Seek the things that are above
From the Commentary on Ecclesiastes by Saint Jerome, priest (c. 342-420)
Seek the things that are above

Every man to whom God has given wealth and possessions and power to enjoy them, and to accept his lot, and to take pleasure in his labor—that man has received a gift from God. For he will not notice the days of his life as they pass because God has filled his heart with joy. Compare him with the man who is anxious about his wealth and is full of vexation as he hoards up possessions that perish. Our text says that it is better to take delight in what you have. The first man at least has some pleasure in what he has, while the second suffers from excessive anxiety. And the reason is that the ability to enjoy riches is a gift from God; he does not count the days of his life, for God allows him to enjoy life; without sadness or anxiety, he is filled delight of the moment. However, it is better to understand the text with the Apostle as referring to God’s gift of spiritual food and drink; man is to contemplate goodness in his works, for it takes great work and study for us to contemplate true good. And this is our lot: to rejoice in study and work. This is a good goal, but not completely good until Christ is revealed in our lives.

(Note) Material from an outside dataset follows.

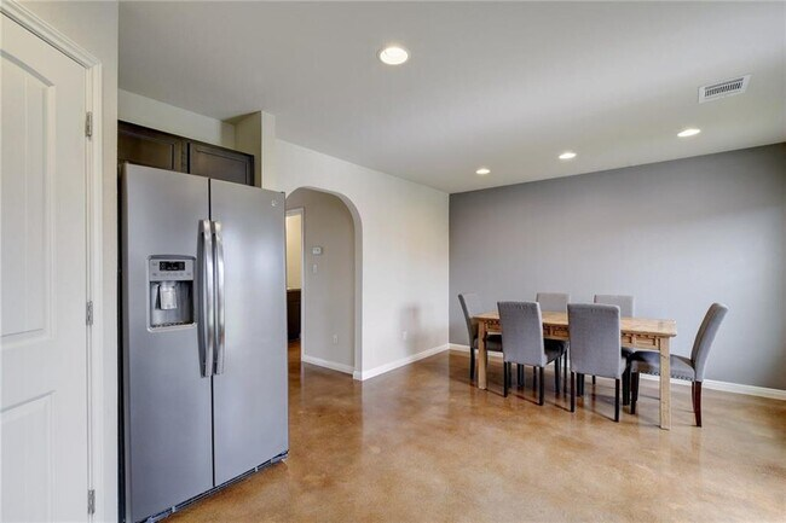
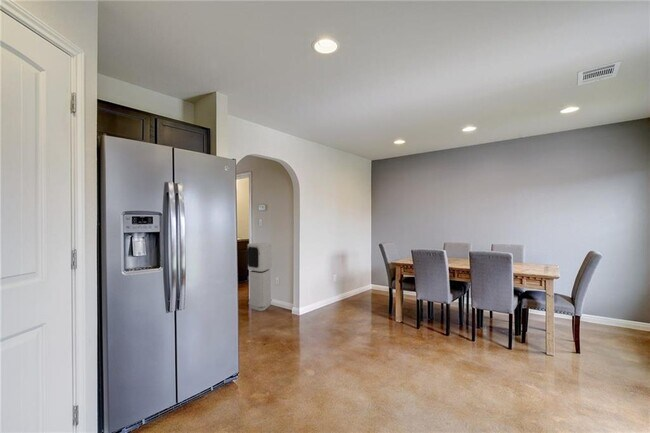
+ air purifier [247,242,273,312]
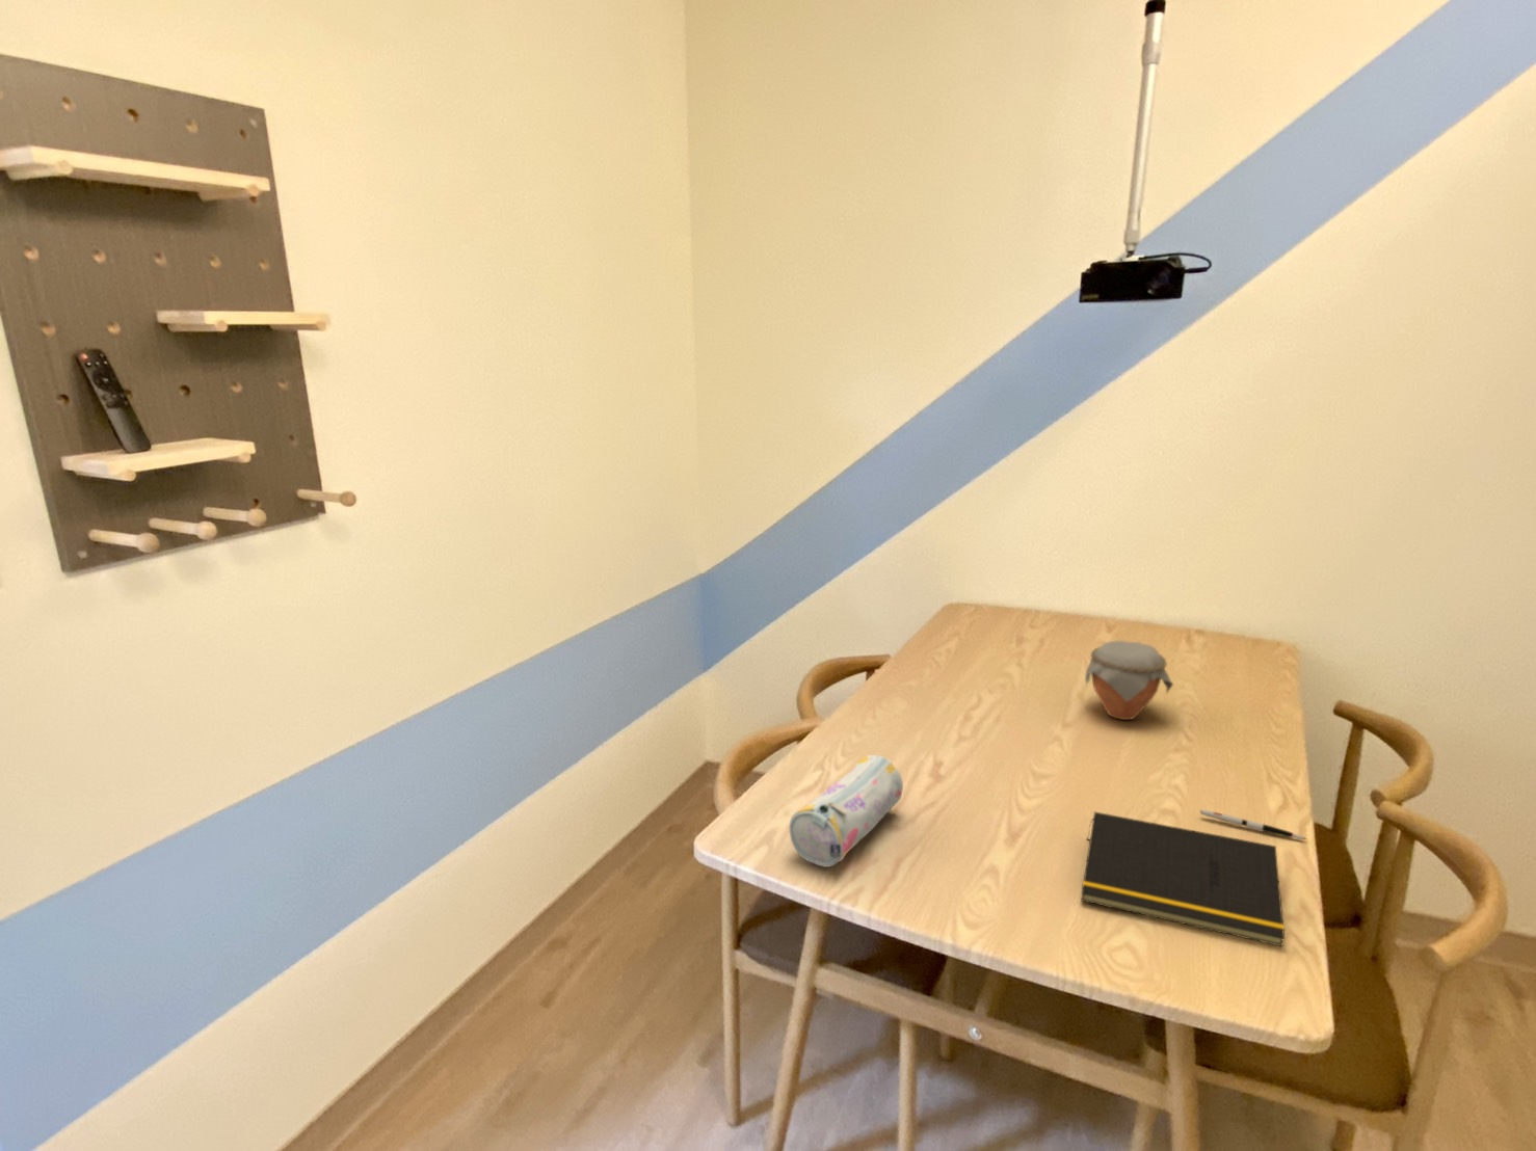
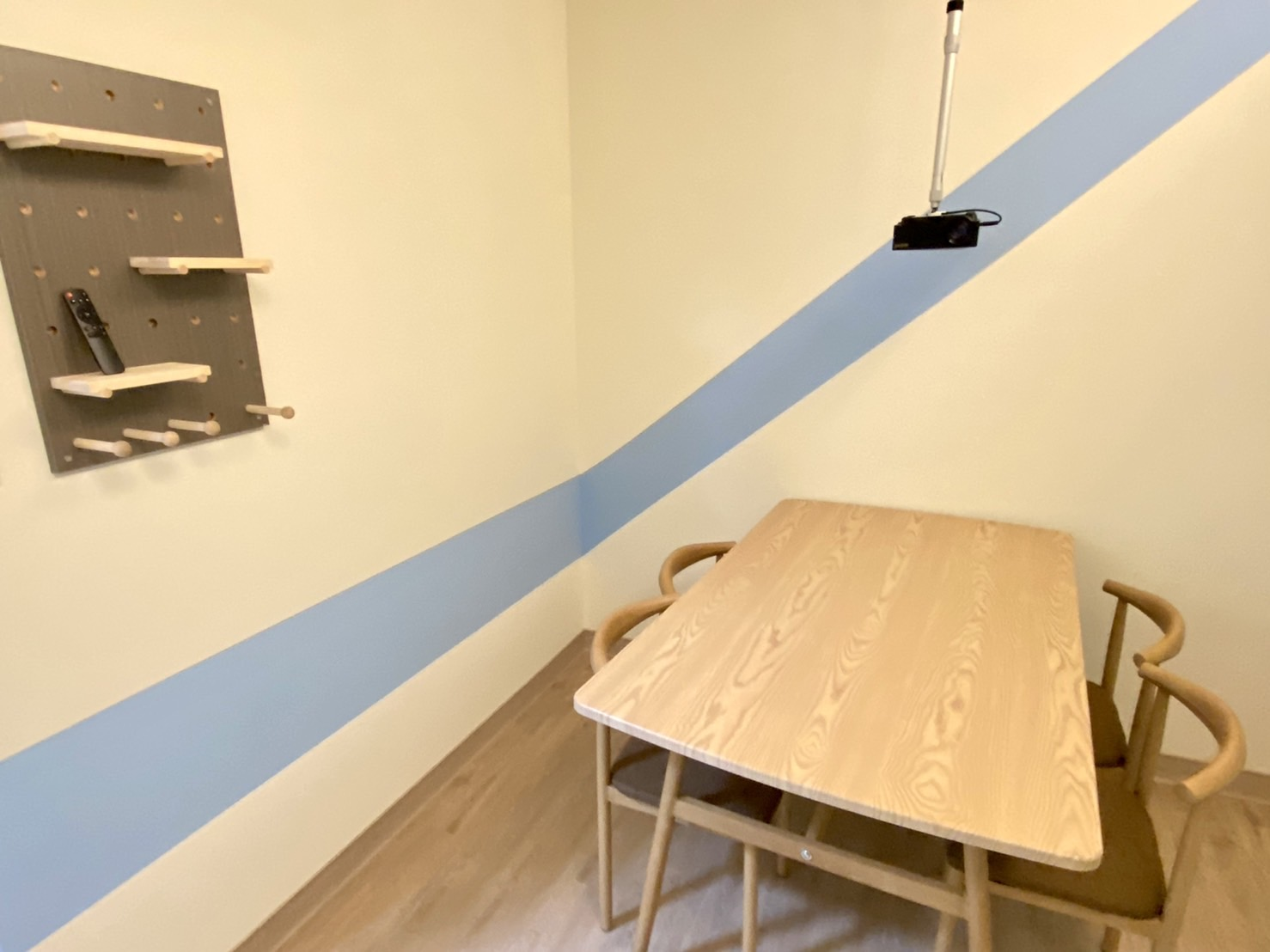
- pencil case [789,754,905,868]
- pen [1200,808,1307,840]
- notepad [1080,811,1286,948]
- jar [1084,640,1174,721]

All the work of a man is to satisfy his mouth, yet his spirit will be hungry. For what has a wise man more than a fool, except the knowledge of how to live? All that men work for in this world is consumed by their mouths, chewed up by their teeth, and passed into the stomach for digestion. And even when something delights the taste, the pleasure last only as long as he can taste it.
But after all this, the mind of the eater gets no satisfaction, for he will want to eat again, and neither wise man nor fool can live without food, and even a poor man seeks nothing more than to keep his body alive and not die of starvation. Or again, it may be because the spirit gains nothing useful from feeding the body. Food is common to the wise and the foolish alike, and for the poor man food is wealth.
However, it is better to understand the text as referring to the man in Ecclesiastes, who is learned in the sacred Scripture, and knows that neither mouth nor spirit is satisfied so long as he still desires learning. In this the wise man has advantage over the fool. For if he knows himself to be poor (and the poor are called blessed in the Gospel), he strives to understand the important things in life, and he walks the straight and narrow way which leads to life. He is poor in wickedness, and he knows where Christ, who is our life, is to be found.
Source: The Liturgy of the Hours – Office of Readings

Eusebius Hieronymus Sophronius, known as Jerome, was born in Dalmatia, studied at Rome under Donatus, the famous pagan grammarian and acquired great skill and knowledge of the Latin, Greek and great classic authors. He became a Christian convert and was baptized by Pope Liberius at Rome in 360. He became an ascetic at Aquileia in 370 joining a group of scholars under Bishop Valerian among whom was Rufinus. The group broke up and Jerome traveled to Antioch. There, a vision of Christ caused Jerome to go to Chalcis in the Syrian desert where he lived as a hermit, praying, fasting, learning Hebrew and writing a life of St. Paul. On his return to Antioch he was ordained a priest by St. Paulinus.
Jerome then went to Constantinople to study Scripture under St. Gregory Nazianzen, and in 382 he went to Rome to attend a council but remained there as secretary to Pope Damasus, who commissioned him to prepare the first complete Latin translations of the four gospels, St. Paul’s epistles and the Psalms from their original Greek, Hebrew and Aramaic texts. While in Rome, Jerome also wrote a stinging refutation “Adversum Helvidium”, denouncing a book by Helvidius declaring that The Virgin Mary had had several children besides Jesus. After the death of Pope Damasus, Jerome traveled to Bethlehem in 384.
There he headed a monastery and during the nextthirty four years completed his translation of the New Testament of the Bible into Latin and completed the a translation of the entire Old Testament from its original Hebrew texts into Latin. This monumental task is considered, even today, a feat of scholarship unequaled in the Church history. This version, called the “Latin Vulgate” was declared the official Latin text of the Bible for Catholics by the Council of Trent. It is reported that Jerome once removed a thorn from a lion’s paw. In gratitude, the lion stayed with Jerome at his hermitage as a loyal companion for years. Numerous paintings by the masters depict Jerome with this lion.
Jerome’s monastery at Bethlehem was destroyed in 416 by a group of Plagian rebels angered over Jerome’s written denunciation of Pelagianism. Jerome died at Bethlehem on September 30 in the year 420 following a lingering illness. He left some 120 letters of enormous historical merit as well as numerous other writings. He is buried at the Basilica of St. Mary Major in Rome. The above prologue is just one of his powerful spiritual commentaries.